Task instructions -
(a) Repeat word for word the part of the Slony replication guide from "hs@hs-VirtualBox:~$ createdb db1" to "be replicated automatically.".
(b) Go on with the Slony replication guide, starting right after its last sentence.

Extract provided -
◇ ◇ ◇ ◇ ◇ ◇ ◇
Replicating your first database

After this little introduction we can move forward and replicate our first database. To do so we can create two databases in a database instance. We want to simply replicate between these two databases.

Tip

It makes no difference if you replicate within an instance or between two instances—it works exactly the same way.

Creating those two databases should be an easy task once your instance is up and running:

hs@hs-VirtualBox:~$ createdb db1
hs@hs-VirtualBox:~$ createdb db2

Now we can create a table, which should be replicated from database db1 to database db2:

db1=# CREATE TABLE t_test (id serial, name text, 
PRIMARY KEY (id));
NOTICE:  CREATE TABLE will create implicit sequence "t_test_id_seq" for serial column "t_test.id"
NOTICE:  CREATE TABLE / PRIMARY KEY will create implicit index "t_test_pkey" for table "t_test"
CREATE TABLE

Create this table in both databases in an identical way because the table structure won't be replicated automatically.

Once this has been done we can write a slonik script to tell the cluster about our two nodes. slonik is a command-line interface that we can use to talk to Slony directly. You could also work with it interactively but this is far from comfortable.

A script to register these nodes would look as follows:

#!/bin/sh

MASTERDB=db1
SLAVEDB=db2
HOST1=localhost
HOST2=localhost
DBUSER=hs

slonik<<_EOF_
cluster name = first_cluster;

    # define nodes
node 1 admin conninfo = 'dbname=$MASTERDB host=$HOST1 user=$DBUSER';
node 2 admin conninfo = 'dbname=$SLAVEDB host=$HOST2 user=$DBUSER';

    # init cluster
init cluster ( id=1, comment = 'Master Node'),

    # group tables into sets
create set (id=1, origin=1, comment='Our tables'),
set add table (set id=1, origin=1, id=1, 
  fully qualified name = 'public.t_test', 
comment='sample table'),

store node (id=2, comment = 'Slave node', 
event node=1);
store path (server = 1, client = 2, conninfo='dbname=$MASTERDB host=$HOST1 user=$DBUSER'),
store path (server = 2, client = 1, conninfo='dbname=$SLAVEDB host=$HOST2 user=$DBUSER'),
_EOF_

First of all we define a handful of environment variables. This is not necessary but can be quite handy to make sure that in case of a change, nothing is forgotten. Then our slonik script starts.
◇ ◇ ◇ ◇ ◇ ◇ ◇
Supplied material -
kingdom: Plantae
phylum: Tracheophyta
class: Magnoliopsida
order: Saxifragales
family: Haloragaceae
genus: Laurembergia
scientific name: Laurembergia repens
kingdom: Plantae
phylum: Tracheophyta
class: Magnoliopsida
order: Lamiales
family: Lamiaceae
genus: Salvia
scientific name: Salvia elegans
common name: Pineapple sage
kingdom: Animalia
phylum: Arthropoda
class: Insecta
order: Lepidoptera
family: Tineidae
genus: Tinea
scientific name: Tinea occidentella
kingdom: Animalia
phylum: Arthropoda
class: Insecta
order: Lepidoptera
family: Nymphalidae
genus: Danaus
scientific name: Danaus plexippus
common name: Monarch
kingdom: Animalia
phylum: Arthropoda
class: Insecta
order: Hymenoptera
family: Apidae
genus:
◇ ◇ ◇ ◇ ◇ ◇ ◇
Response list -
(a)
hs@hs-VirtualBox:~$ createdb db1
hs@hs-VirtualBox:~$ createdb db2

Now we can create a table, which should be replicated from database db1 to database db2:

db1=# CREATE TABLE t_test (id serial, name text, 
PRIMARY KEY (id));
NOTICE:  CREATE TABLE will create implicit sequence "t_test_id_seq" for serial column "t_test.id"
NOTICE:  CREATE TABLE / PRIMARY KEY will create implicit index "t_test_pkey" for table "t_test"
CREATE TABLE

Create this table in both databases in an identical way because the table structure won't be replicated automatically.

(b)
The first thing we have to do is to define a cluster name. This is important: With Slony a cluster is more of a virtual thing—it is not necessarily related to physical hardware. We will find out later on when talking about failovers what this means.

In the next step we have to define our nodes of this cluster. The idea here is that each node will have a number associated to a connection string. Once this has been done, we can call init cluster. During this step Slony will deploy all of the infrastructure to do replication. We don't have to install anything manually here.

Now that the cluster has been initialized we can organize our tables into replication sets, which are really just a set of tables. In Slony we will always work with replication sets. Tables are grouped into sets and replicated together. This layer of abstraction allows us to quickly move groups of tables around. In many cases it is a lot easier than to just move individual tables one by one.

Finally we have to define paths. What is a path? A path is basically the connection string to move from A to B. The main question here is why paths are needed at all. We have already defined nodes earlier so why define paths? The point is: The route from A to B is not necessarily the same as the route from B to A. This is especially important if one of these servers is in some DMZ while the other one is not. In other words, by defining paths you can easily replicate between different private networks and cross firewalls doing some NAT if necessary.

As the script is a simple shell script we can easily execute it:

hs@hs-VirtualBox:~/slony$ sh slony_first.sh

Slony has done some work in the background. When looking at our test table we can see what has happened:

db1=# d t_test
                         Table "public.t_test"
 Column |  Type   |                      Modifiers                      
--------+---------+-----------------------------------------------------
id      | integer | not null default nextval('t_test_id_seq'::regclass)
name    | text    | 
Indexes:
    "t_test_pkey" PRIMARY KEY, btree (id)
Triggers:
    _first_cluster_logtrigger AFTER INSERT OR DELETE 
OR UPDATE ON t_test
FOR EACH ROW EXECUTE PROCEDURE _first_cluster.logtrigger('_first_cluster', '1', 'k')
    _first_cluster_truncatetrigger BEFORE TRUNCATE ON t_test FOR EACH STATEMENT EXECUTE PROCEDURE _first_cluster.log_truncate('1')
Disabled triggers:
    _first_cluster_denyaccess BEFORE INSERT OR DELETE OR UPDATE ON t_test FOR EACH ROW EXECUTE PROCEDURE _first_cluster.denyaccess('_first_cluster')
    _first_cluster_truncatedeny BEFORE TRUNCATE ON t_test FOR EACH STATEMENT EXECUTE PROCEDURE _first_cluster.deny_truncate()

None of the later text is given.